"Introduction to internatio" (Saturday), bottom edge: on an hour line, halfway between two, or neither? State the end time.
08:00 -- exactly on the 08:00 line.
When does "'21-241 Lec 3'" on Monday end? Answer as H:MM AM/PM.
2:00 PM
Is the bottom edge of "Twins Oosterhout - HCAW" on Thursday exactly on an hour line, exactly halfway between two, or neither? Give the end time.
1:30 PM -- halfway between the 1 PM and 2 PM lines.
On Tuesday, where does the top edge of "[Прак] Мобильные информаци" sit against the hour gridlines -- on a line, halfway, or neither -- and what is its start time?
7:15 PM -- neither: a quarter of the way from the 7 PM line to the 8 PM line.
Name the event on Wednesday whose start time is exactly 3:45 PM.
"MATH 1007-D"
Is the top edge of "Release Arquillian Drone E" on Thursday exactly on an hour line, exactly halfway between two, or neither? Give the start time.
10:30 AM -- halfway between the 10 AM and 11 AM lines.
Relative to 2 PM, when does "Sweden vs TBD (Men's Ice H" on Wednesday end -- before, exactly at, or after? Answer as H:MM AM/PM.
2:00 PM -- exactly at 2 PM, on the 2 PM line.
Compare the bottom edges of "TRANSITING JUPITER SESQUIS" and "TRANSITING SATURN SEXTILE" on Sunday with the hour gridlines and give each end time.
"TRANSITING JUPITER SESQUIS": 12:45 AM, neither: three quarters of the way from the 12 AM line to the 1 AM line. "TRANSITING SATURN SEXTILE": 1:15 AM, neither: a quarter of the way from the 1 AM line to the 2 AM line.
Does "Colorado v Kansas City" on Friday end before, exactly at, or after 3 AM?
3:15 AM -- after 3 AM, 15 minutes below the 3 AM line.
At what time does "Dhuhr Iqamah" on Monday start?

_____

Copy out all of the data above word for word, keeping every line as it is.

▸ Solution to this task
"Introduction to internatio" (Saturday), bottom edge: on an hour line, halfway between two, or neither? State the end time.
08:00 -- exactly on the 08:00 line.
When does "'21-241 Lec 3'" on Monday end? Answer as H:MM AM/PM.
2:00 PM
Is the bottom edge of "Twins Oosterhout - HCAW" on Thursday exactly on an hour line, exactly halfway between two, or neither? Give the end time.
1:30 PM -- halfway between the 1 PM and 2 PM lines.
On Tuesday, where does the top edge of "[Прак] Мобильные информаци" sit against the hour gridlines -- on a line, halfway, or neither -- and what is its start time?
7:15 PM -- neither: a quarter of the way from the 7 PM line to the 8 PM line.
Name the event on Wednesday whose start time is exactly 3:45 PM.
"MATH 1007-D"
Is the top edge of "Release Arquillian Drone E" on Thursday exactly on an hour line, exactly halfway between two, or neither? Give the start time.
10:30 AM -- halfway between the 10 AM and 11 AM lines.
Relative to 2 PM, when does "Sweden vs TBD (Men's Ice H" on Wednesday end -- before, exactly at, or after? Answer as H:MM AM/PM.
2:00 PM -- exactly at 2 PM, on the 2 PM line.
Compare the bottom edges of "TRANSITING JUPITER SESQUIS" and "TRANSITING SATURN SEXTILE" on Sunday with the hour gridlines and give each end time.
"TRANSITING JUPITER SESQUIS": 12:45 AM, neither: three quarters of the way from the 12 AM line to the 1 AM line. "TRANSITING SATURN SEXTILE": 1:15 AM, neither: a quarter of the way from the 1 AM line to the 2 AM line.
Does "Colorado v Kansas City" on Friday end before, exactly at, or after 3 AM?
3:15 AM -- after 3 AM, 15 minutes below the 3 AM line.
At what time does "Dhuhr Iqamah" on Monday start?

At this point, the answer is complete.